• [Data in this exercise]:
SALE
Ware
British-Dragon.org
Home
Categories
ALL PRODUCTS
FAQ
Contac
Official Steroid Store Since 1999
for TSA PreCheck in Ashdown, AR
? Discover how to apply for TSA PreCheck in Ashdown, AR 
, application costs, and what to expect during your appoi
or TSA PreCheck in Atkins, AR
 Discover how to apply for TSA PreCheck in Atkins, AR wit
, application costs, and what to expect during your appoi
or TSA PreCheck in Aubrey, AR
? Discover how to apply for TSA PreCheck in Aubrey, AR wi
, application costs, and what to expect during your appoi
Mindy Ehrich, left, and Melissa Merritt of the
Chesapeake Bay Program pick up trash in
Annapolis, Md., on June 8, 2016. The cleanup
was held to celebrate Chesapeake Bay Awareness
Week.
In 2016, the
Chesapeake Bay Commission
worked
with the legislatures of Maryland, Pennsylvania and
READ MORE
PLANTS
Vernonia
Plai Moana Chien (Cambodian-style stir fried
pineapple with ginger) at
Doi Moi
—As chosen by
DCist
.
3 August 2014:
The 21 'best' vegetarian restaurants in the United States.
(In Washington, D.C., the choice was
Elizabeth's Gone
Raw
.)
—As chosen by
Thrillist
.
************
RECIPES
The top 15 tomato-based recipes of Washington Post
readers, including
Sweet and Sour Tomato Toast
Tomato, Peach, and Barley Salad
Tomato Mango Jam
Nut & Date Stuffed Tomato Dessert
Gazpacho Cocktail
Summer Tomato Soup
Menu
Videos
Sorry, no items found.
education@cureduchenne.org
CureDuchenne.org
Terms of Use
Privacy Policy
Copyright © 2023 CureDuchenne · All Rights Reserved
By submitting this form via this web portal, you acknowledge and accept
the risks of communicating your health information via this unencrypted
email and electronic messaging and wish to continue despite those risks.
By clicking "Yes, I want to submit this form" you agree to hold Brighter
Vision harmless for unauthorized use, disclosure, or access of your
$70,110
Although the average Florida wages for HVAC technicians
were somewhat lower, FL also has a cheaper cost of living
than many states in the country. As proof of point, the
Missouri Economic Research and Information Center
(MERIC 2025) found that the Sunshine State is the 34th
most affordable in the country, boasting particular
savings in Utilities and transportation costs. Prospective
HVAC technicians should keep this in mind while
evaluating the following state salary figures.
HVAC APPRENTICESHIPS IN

• [Exercise description]:
Only the lines from the beginning of the material through the line with "the risks of" should appear in the answer, each copied exactly.

• [Final answer]:
SALE
Ware
British-Dragon.org
Home
Categories
ALL PRODUCTS
FAQ
Contac
Official Steroid Store Since 1999
for TSA PreCheck in Ashdown, AR
? Discover how to apply for TSA PreCheck in Ashdown, AR 
, application costs, and what to expect during your appoi
or TSA PreCheck in Atkins, AR
 Discover how to apply for TSA PreCheck in Atkins, AR wit
, application costs, and what to expect during your appoi
or TSA PreCheck in Aubrey, AR
? Discover how to apply for TSA PreCheck in Aubrey, AR wi
, application costs, and what to expect during your appoi
Mindy Ehrich, left, and Melissa Merritt of the
Chesapeake Bay Program pick up trash in
Annapolis, Md., on June 8, 2016. The cleanup
was held to celebrate Chesapeake Bay Awareness
Week.
In 2016, the
Chesapeake Bay Commission
worked
with the legislatures of Maryland, Pennsylvania and
READ MORE
PLANTS
Vernonia
Plai Moana Chien (Cambodian-style stir fried
pineapple with ginger) at
Doi Moi
—As chosen by
DCist
.
3 August 2014:
The 21 'best' vegetarian restaurants in the United States.
(In Washington, D.C., the choice was
Elizabeth's Gone
Raw
.)
—As chosen by
Thrillist
.
************
RECIPES
The top 15 tomato-based recipes of Washington Post
readers, including
Sweet and Sour Tomato Toast
Tomato, Peach, and Barley Salad
Tomato Mango Jam
Nut & Date Stuffed Tomato Dessert
Gazpacho Cocktail
Summer Tomato Soup
Menu
Videos
Sorry, no items found.
education@cureduchenne.org
CureDuchenne.org
Terms of Use
Privacy Policy
Copyright © 2023 CureDuchenne · All Rights Reserved
By submitting this form via this web portal, you acknowledge and accept
the risks of communicating your health information via this unencrypted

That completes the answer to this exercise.